Dictionary of National Biography, 1885-1900/Scott, William (1674?-1725)
SCOTT, Sir WILLIAM (1674?–1725), of Thirlestane, Latin lyrist, eldest son of Francis Scott, bart., of Thirlestane, Selkirkshire, and Lady Henrietta, daughter of William Kerr, third earl of Lothian [q. v.], was born after 1673, in which year his parents were married (Frazer, Book of Buccleuch). He was admitted a member of the faculty of advocates on 25 Feb. 1702. On 20 May 1719 he executed a deed of entail of his lands of Thirlestane. He died on 8 Oct. 1725. Scott married, in 1699, Elizabeth, only surviving child of Margaret, baroness Napier, and her husband, John Brisbane, son of an Edinburgh writer. After her decease he married Jean, daughter of Sir John Nisbet of Dirleton, East Lothian, and widow of Sir William Scott of Harden. Francis Scott, son of the first marriage, became the fifth baron Napier (ancestor of Lord Napier and Ettrick) on the death of his grandmother, who was predeceased by his mother.

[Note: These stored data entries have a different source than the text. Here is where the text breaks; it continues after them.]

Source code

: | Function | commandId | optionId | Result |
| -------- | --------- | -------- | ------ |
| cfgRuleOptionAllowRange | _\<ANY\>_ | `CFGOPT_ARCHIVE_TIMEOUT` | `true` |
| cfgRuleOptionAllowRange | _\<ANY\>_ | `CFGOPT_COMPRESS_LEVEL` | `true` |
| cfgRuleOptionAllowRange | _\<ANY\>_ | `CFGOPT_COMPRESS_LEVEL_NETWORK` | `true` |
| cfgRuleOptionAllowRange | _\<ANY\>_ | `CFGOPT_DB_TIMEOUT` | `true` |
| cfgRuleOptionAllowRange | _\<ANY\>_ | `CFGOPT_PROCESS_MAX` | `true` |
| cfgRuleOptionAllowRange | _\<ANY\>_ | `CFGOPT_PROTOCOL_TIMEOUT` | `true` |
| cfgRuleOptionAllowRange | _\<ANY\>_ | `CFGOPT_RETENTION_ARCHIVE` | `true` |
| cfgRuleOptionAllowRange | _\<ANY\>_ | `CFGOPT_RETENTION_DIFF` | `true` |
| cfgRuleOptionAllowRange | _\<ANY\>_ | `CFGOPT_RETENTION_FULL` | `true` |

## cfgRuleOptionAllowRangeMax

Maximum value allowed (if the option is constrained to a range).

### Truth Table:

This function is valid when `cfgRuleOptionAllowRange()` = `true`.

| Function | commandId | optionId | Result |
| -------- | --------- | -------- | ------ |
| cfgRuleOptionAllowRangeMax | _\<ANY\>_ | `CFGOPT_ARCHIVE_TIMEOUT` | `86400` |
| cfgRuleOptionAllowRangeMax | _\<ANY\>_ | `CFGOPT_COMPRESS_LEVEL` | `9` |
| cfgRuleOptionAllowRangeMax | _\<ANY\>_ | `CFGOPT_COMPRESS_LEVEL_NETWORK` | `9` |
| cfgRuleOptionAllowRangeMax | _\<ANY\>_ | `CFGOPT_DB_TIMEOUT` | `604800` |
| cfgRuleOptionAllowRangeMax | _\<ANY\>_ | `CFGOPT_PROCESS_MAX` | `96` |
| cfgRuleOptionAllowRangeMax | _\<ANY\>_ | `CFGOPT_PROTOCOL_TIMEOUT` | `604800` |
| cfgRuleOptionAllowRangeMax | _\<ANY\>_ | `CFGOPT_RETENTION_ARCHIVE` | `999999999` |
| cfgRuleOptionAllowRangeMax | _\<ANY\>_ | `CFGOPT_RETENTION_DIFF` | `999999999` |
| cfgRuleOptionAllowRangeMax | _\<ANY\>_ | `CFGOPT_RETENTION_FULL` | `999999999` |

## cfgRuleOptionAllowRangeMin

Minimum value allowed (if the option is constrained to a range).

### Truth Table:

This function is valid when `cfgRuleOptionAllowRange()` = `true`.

Scott contributed to Dr. Archibald Pitcairne's ‘Selecta Poemata,’ 1726, proving himself a scholarly writer of sentimental and humorous lyrics, and an adept at macaronic verse. In the preface to the volume his literary merits are highly extolled by several contemporaries. A direct family tradition, starting from his son, assigns to him the somewhat broad but decidedly appreciative and diverting Scottish ballad, the ‘Blythsome Wedding,’ which is also claimed for Francis Sempill [q. v.] Scott's powers no doubt were equal to the achievement; and, though there exists nothing else of like character that is undoubtedly his, the tradition compels attention.
[Douglas's Peerage; Frazer's Book of Buccleuch; Anderson's Scottish Nation; Mark Napier's History of the Partition of the Lennox; Johnson's Musical Museum, ed. Laing; Allan Cunningham's Songs of Scotland.]